Muet d’étonnement, je regardais, impressionné.
— Me voici, dit le fantôme, voyez, je suis exact. Le son de cette voix secoua mon hébétement et je balbutiai :
— Je suis de plus en plus étonné. Voilà trois jours vous m’avez surpris apparaissant brusquement, aujourd’hui vous vous êtes formé sous mes yeux, tout cela me remplit à la fois d’étonnement et de crainte.
— Ne craignez rien, je ne suis point, je ne peux pas être une créature malfaisante. J’accomplis ici une mission, je dois me conformer strictement aux ordres qui me sont donnés par des volontés supérieures.
Aujourd’hui je dois vous révéler une chose que dans un siècle les hommes sauront couramment, parce qu’à ce moment l’humanité dont vous faites partie, aura légèrement progressé sur la route, la grande route de la Sagesse.
Si vous le voulez bien, je vais reprendre mon histoire et vous dire ce qui se passa après ma mort.
Depuis ma dernière apparition, vous avez pu tout à loisir vous renseigner sur tout ce que je vous ai dit, vous avez pu vous convaincre que je ne vous avais pas induit en erreur.
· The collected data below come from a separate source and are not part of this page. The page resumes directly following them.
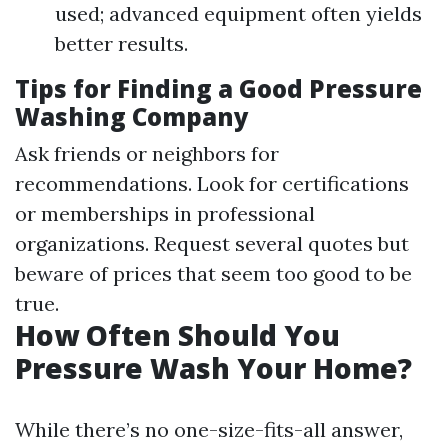
used; advanced equipment often yields
better results.
Tips for Finding a Good Pressure
Washing Company
Ask friends or neighbors for
recommendations. Look for certifications
or memberships in professional
organizations. Request several quotes but
beware of prices that seem too good to be
true.
How Often Should You
Pressure Wash Your Home?
While there’s no one-size-fits-all answer,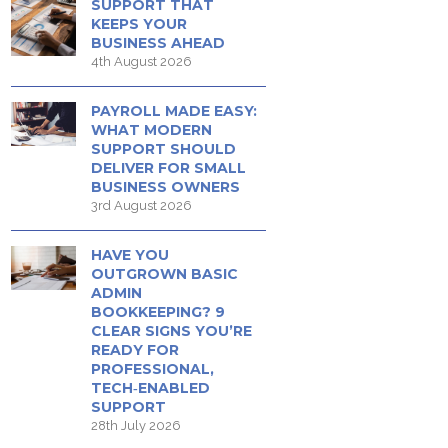
SUPPORT THAT
KEEPS YOUR
BUSINESS AHEAD
4th August 2026
PAYROLL MADE EASY:
WHAT MODERN
SUPPORT SHOULD
DELIVER FOR SMALL
BUSINESS OWNERS
3rd August 2026
HAVE YOU
OUTGROWN BASIC
ADMIN
BOOKKEEPING? 9
CLEAR SIGNS YOU’RE
READY FOR
PROFESSIONAL,
TECH‑ENABLED
SUPPORT
28th July 2026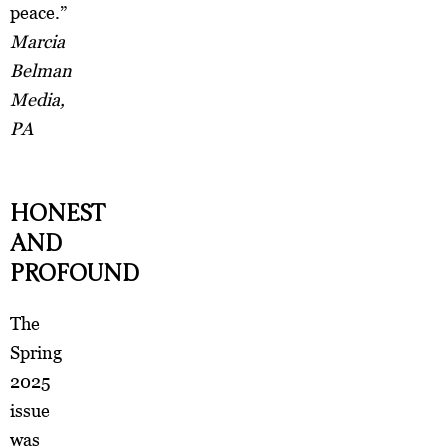
peace.”
Marcia
Belman
Media,
PA
HONEST
AND
PROFOUND
The
Spring
2025
issue
was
Vous êtes allé à Blois, vous avez vu le descendant de ma famille, vous avez eu de sa bouche, la confirmation de certaines de mes révélations. Il ne peut donc y avoir place pour le doute dans votre esprit. Retenez maintenant tout ce que je vais vous apprendre, surtout conformez-vous entièrement et aveuglément aux instructions que je vais vous donner.
Donc aussitôt que je tombai sur les cadavres du marquis et de sa fille, il me sembla pourtant que je ressentais encore l’impression de tout ce qui se passait autour de moi, mais cela était comme en un rêve, sans que je pusse analyser la nature de mes sensations. Je voyais, j’entendais, mais je me sentais comme cloué sur place.
Bien mieux, j’eus tout à coup une épouvante horrible, terrifiante, je vis mon enveloppe charnelle étendue sans vie : je me reconnaissais, c’était bien moi, je sentais même la douleur de ma terrible blessure par laquelle le sang s’échappait à flots.
Puis ce fut encore une autre épouvante : tous ces gens qui venaient d’être tués ressuscitaient les uns après les autres, pourtant je voyais aussi leurs corps inertes couchés sur l’herbe rougie de leur sang.